## DIRECTIONS
Give all of the records again precisely, excluding whatever pictures they contain.

## RECORDS FOR THIS TASK
►

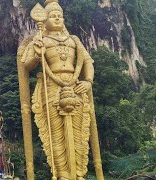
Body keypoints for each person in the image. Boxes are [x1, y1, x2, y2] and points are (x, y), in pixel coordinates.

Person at [17, 0, 103, 179]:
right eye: (53, 16)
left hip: (75, 86)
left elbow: (87, 62)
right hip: (51, 87)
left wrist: (88, 81)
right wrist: (36, 51)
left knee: (79, 133)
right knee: (55, 133)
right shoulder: (41, 39)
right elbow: (26, 65)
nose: (57, 18)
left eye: (59, 16)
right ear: (45, 19)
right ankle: (62, 173)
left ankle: (79, 172)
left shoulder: (74, 40)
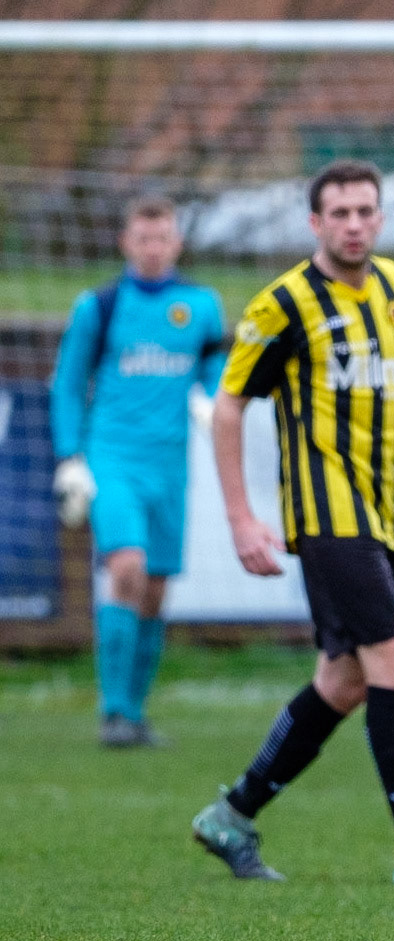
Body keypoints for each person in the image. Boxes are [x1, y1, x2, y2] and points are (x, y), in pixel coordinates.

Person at [188, 159, 394, 887]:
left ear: (379, 218)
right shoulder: (282, 305)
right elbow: (229, 406)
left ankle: (233, 814)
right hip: (325, 516)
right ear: (315, 222)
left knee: (345, 679)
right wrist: (240, 519)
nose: (354, 224)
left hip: (385, 512)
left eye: (365, 211)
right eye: (340, 213)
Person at [49, 196, 226, 748]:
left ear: (176, 242)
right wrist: (70, 456)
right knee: (126, 568)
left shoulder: (201, 305)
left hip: (169, 466)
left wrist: (212, 398)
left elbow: (217, 365)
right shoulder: (97, 306)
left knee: (153, 591)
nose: (153, 248)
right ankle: (114, 712)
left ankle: (135, 712)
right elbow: (69, 385)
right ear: (126, 242)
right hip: (112, 460)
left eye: (163, 237)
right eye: (143, 238)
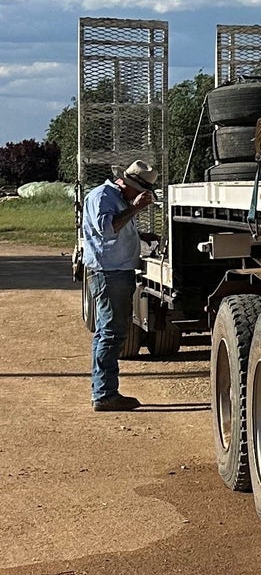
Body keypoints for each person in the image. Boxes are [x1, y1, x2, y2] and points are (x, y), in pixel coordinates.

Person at [81, 160, 155, 413]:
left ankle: (103, 391)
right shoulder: (103, 196)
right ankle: (105, 394)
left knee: (107, 332)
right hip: (108, 272)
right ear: (126, 183)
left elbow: (116, 229)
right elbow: (106, 229)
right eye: (138, 191)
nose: (140, 196)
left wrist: (140, 236)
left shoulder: (114, 197)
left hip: (114, 271)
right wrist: (134, 209)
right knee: (112, 333)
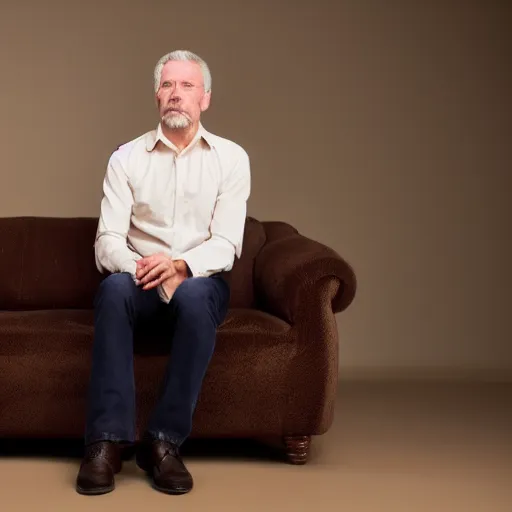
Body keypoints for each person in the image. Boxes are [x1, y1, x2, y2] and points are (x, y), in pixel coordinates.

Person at [75, 49, 251, 496]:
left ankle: (164, 443)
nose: (177, 94)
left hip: (198, 283)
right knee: (113, 290)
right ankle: (106, 444)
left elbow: (228, 242)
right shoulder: (126, 158)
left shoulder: (230, 159)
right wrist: (145, 267)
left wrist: (180, 265)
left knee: (195, 296)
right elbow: (107, 240)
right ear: (157, 96)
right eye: (168, 85)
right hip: (139, 281)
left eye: (187, 86)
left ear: (204, 99)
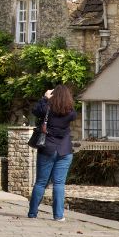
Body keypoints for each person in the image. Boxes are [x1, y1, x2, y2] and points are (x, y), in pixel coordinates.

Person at [27, 84, 77, 222]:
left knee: (41, 183)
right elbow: (73, 113)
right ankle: (58, 215)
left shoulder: (46, 108)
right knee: (59, 184)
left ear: (54, 96)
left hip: (47, 148)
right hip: (65, 150)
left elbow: (35, 110)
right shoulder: (70, 112)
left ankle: (32, 213)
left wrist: (45, 98)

◄

## OUTPUT BELOW
Body keypoints for each person in the image. Boxes are [x1, y1, x2, y2] and points are (x, y), in pixel coordinates.

Person at [17, 0, 103, 179]:
right eye: (53, 16)
left hip: (75, 86)
left elbow: (87, 62)
right hip: (51, 87)
left wrist: (88, 81)
right wrist: (36, 51)
left knee: (79, 133)
right knee: (55, 133)
right shoulder: (41, 39)
right elbow: (26, 65)
nose: (57, 18)
left eye: (59, 16)
right ear: (45, 19)
right ankle: (62, 173)
left ankle: (79, 172)
left shoulder: (74, 40)
Body keypoints for each person in the image. Boxes are [x1, y1, x2, y2] and points are (x, y), in pixel coordinates.

Person at [188, 159, 394, 887]:
left ear: (379, 218)
right shoulder: (282, 305)
right elbow: (229, 406)
left ankle: (233, 814)
right hip: (325, 516)
right ear: (315, 222)
left knee: (345, 679)
right wrist: (240, 519)
nose: (354, 224)
left hip: (385, 512)
left eye: (365, 211)
right eye: (340, 213)
Person at [49, 196, 226, 748]:
left ear: (176, 242)
right wrist: (70, 456)
right knee: (126, 568)
left shoulder: (201, 305)
left hip: (169, 466)
left wrist: (212, 398)
left elbow: (217, 365)
right shoulder: (97, 306)
left knee: (153, 591)
nose: (153, 248)
right ankle: (114, 712)
left ankle: (135, 712)
right elbow: (69, 385)
right ear: (126, 242)
right hip: (112, 460)
left eye: (163, 237)
right eye: (143, 238)
Body keypoints for each person in the image. Boxes are [x1, y1, x2, y2] and points are (x, y), in pixel coordinates.

Person at [81, 160, 155, 413]:
left ankle: (103, 391)
right shoulder: (103, 196)
right ankle: (105, 394)
left knee: (107, 332)
right hip: (108, 272)
right ear: (126, 183)
left elbow: (116, 229)
right elbow: (106, 229)
right eye: (138, 191)
nose: (140, 196)
left wrist: (140, 236)
left shoulder: (114, 197)
left hip: (114, 271)
right wrist: (134, 209)
right knee: (112, 333)
Body keypoints for each person in the image. Boxes are [x1, y1, x2, y2] and points are (x, y), in pixel coordinates.

Person at [75, 49, 251, 496]:
left ankle: (164, 443)
nose: (177, 94)
left hip: (198, 283)
right knee: (113, 290)
right ankle: (106, 444)
left elbow: (228, 242)
right shoulder: (126, 158)
left shoulder: (230, 159)
right wrist: (145, 267)
left wrist: (180, 265)
left knee: (195, 296)
right elbow: (107, 240)
right ear: (157, 96)
right eye: (168, 85)
right hip: (139, 281)
left eye: (187, 86)
left ear: (204, 99)
Body keypoints for each person in the image. Boxes are [x1, y1, x2, y2] and points are (x, y), in pixel coordinates.

Person at [27, 84, 77, 222]:
left knee: (41, 183)
right elbow: (73, 113)
right ankle: (58, 215)
left shoulder: (46, 108)
right knee: (59, 184)
left ear: (54, 96)
left hip: (47, 148)
right hip: (65, 150)
left elbow: (35, 110)
right shoulder: (70, 112)
left ankle: (32, 213)
left wrist: (45, 98)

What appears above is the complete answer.